The birth control method must be proven highly effective (birth control pills, intrauterine device, tubal ligation, sex partner's vasectomy). The extra form must be a barrier method such as a latex condom, a diaphragm, or a cervical cap.
Stop using pomalidomide and call your doctor at once if you quit using birth control, if your period is late, or if you think you might be pregnant.
For men: Use a condom to prevent pregnancy while taking pomalidomide, and for up to 28 days after your last dose. Always use a latex condom when having sex with a woman who can get pregnant, even if you have had a vasectomy. Contact your doctor if you have had unprotected sex, even once, or if your sex partner may be pregnant.
Tell your doctor if you have ever had:
- liver disease (especially hepatitis B);
- kidney disease (or if you are on dialysis);
- risk factors for coronary artery disease (such as high blood pressure, high cholesterol, diabetes, menopause, smoking, a family history of coronary artery disease, being overweight, or being older than 40 and a man);
- if you also use pembrolizumab (Keytruda); or
- if you smoke (smoking may make pomalidomide less effective and may increase your risk of a stroke or blood clot while taking this medicine).
You should not breast-feed while using this medicine.
How should I take pomalidomide (Pomalyst)?
Never this medicine with another person.
Follow all directions on your prescription label and read all medication guides or instruction sheets. Use the medicine exactly as directed.
Take each dose with a full glass of water. Take the medicine at the same time each day, with or without food. Swallow the capsule whole.

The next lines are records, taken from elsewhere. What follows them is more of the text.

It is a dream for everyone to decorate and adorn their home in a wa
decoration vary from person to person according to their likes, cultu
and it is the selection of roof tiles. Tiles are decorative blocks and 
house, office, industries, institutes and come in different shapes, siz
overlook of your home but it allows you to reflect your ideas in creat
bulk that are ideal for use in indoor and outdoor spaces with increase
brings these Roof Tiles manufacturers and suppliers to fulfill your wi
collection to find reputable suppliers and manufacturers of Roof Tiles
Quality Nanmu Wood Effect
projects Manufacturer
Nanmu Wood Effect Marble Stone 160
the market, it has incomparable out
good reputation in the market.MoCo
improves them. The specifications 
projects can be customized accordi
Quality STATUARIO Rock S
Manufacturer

Do not break, chew, or open a pomalidomide capsule. The medicine from a broken pill can be dangerous if it gets in your mouth, eyes, or nose, or on your skin. If this happens, wash your skin with soap and water or rinse your eyes with water. Ask your pharmacist how to safely dispose of a broken pill.
You may need frequent blood tests.
Store at room temperature away from moisture and heat. Return any unused pomalidomide to your doctor, or as directed.

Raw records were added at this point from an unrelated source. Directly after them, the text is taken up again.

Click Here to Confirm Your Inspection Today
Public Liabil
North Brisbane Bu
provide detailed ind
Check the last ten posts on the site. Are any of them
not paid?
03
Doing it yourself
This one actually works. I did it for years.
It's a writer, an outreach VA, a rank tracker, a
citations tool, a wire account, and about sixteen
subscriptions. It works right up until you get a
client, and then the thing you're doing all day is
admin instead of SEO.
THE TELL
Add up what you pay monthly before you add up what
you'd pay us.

What happens if I miss a dose (Pomalyst)?
Use the medicine as soon as you can, but skip the missed dose if you are more than 12 hours late for the dose. Do not use two doses at one time.

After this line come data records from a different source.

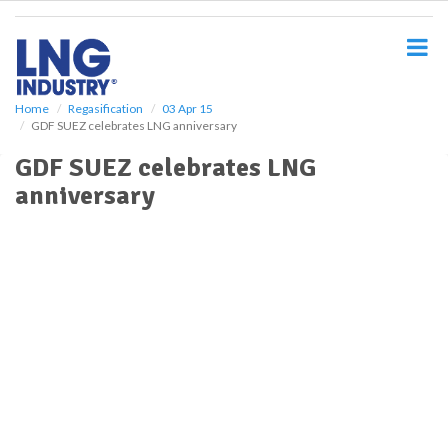
S
k
i
p
t
o
Home
Regasification
03 Apr 15
GDF SUEZ celebrates LNG anniversary
m
a
GDF SUEZ celebrates LNG
i
anniversary
n
c
o
n
t
e
n
t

What happens if I overdose (Pomalyst)?
Seek emergency medical attention or call the Poison Help line at 1-800-222-1222.
What should I avoid while taking pomalidomide (Pomalyst)?
Do not donate blood or sperm while you are using pomalidomide.
Avoid driving or hazardous activity until you know how this medicine will affect you. Your reactions could be impaired.
What other drugs will affect pomalidomide (Pomalyst)?
Taking pomalidomide with other drugs that cause dizziness or confusion can worsen these effects. Ask your doctor before using opioid medication, a sleeping pill, a muscle relaxer, or medicine for anxiety or seizures.
Other drugs may affect pomalidomide, including prescription and over-the-counter medicines, vitamins, and herbal products. Tell your doctor about all your current medicines and any medicine you start or stop using.
Where can I get more information (Pomalyst)?
Your pharmacist can provide more information about pomalidomide.